Case Study: Private Prisons

eAfrica, August 2005

THE South African government signed two 25-year concessions for maximum security prisons in Bloemfontein and Louis Trichardt as part of its Department of Public Works’ Asset Procurement and Operating Partnership Systems (APOPS) in 2000. The two winning consortia were responsible for designing, building, financing, operating and transferring the prisons. The facilities hold about 3,000 inmates each and were fully operational in 2002 at a cost of about $245 million (Bloemfontein) and $259 million (Louis Trichardt), respectively.

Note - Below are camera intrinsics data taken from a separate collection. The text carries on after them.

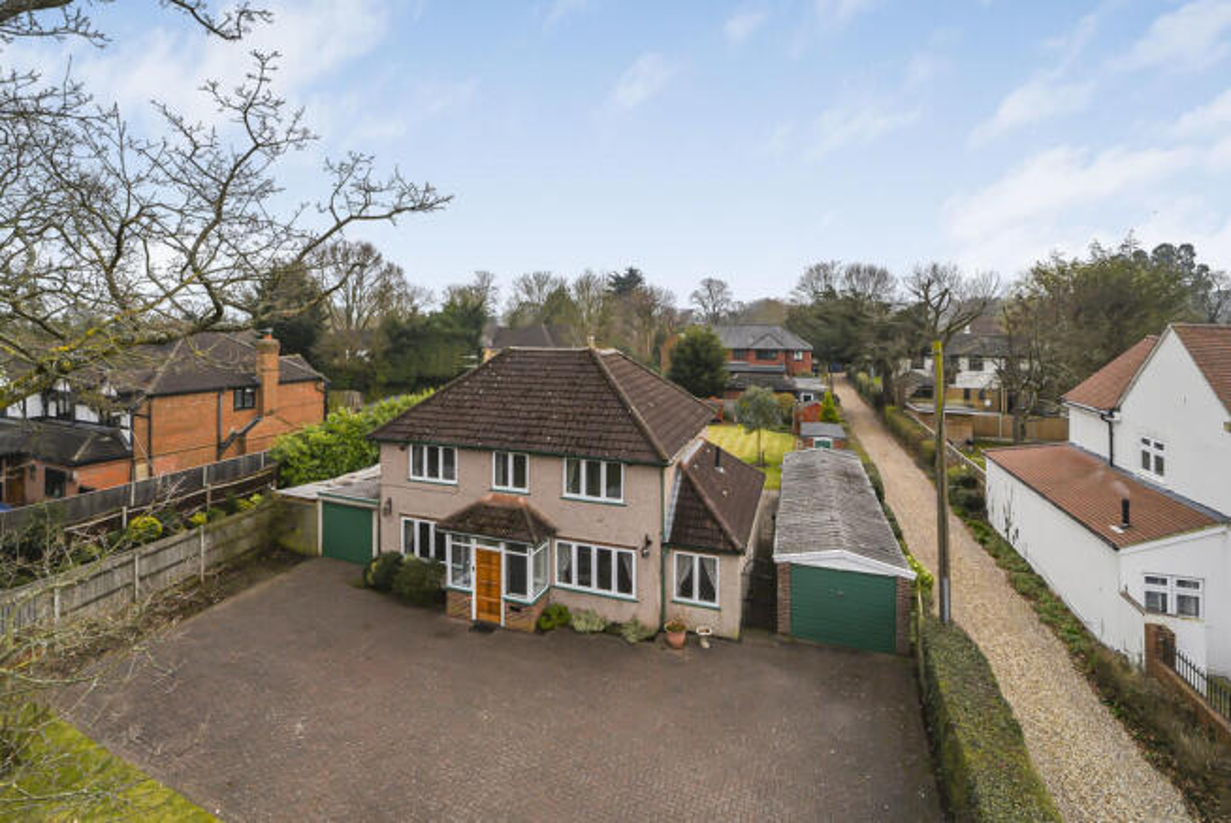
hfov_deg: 104.2
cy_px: 412
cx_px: 616
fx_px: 479
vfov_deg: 81.3
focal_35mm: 14
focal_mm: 14
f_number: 9
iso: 250
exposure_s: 1/250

A government review found that the prisons provided significantly higher quality facilities and levels of service than the public prisons and that the operating costs per prisoner per day were comparable with those of the public sector prisons. But it also found that the design and operating specifications were too high and that proper feasibility studies were not conducted to establish the department’s affordability limits prior to procurement. The specifications were based on ideal prisons in the UK.

The high interest rates at the time of the deals (for the private operator) and ‘higher than normal return on equity, reflecting the perceived risk of early deals’ also pushed up the long-term cost of the prisons to government. The two APOPS prisons alone will take up 5% of Correctional Services’ entire budget for the next 25 years.

Sue Lund, Senior Transaction Advisor at the South African National Treasury’s PPP Unit, said the South African government learned from the experience of the prisons contracts about how to improve its ability to leverage private finance for infrastructure projects.


  • A thorough feasibility study would have clarified the affordability limits of the department at the start of the process.
  • Experienced private sector operators can provide a better quality service than the public sector, but overly high specifications at the planning stage have cost implications.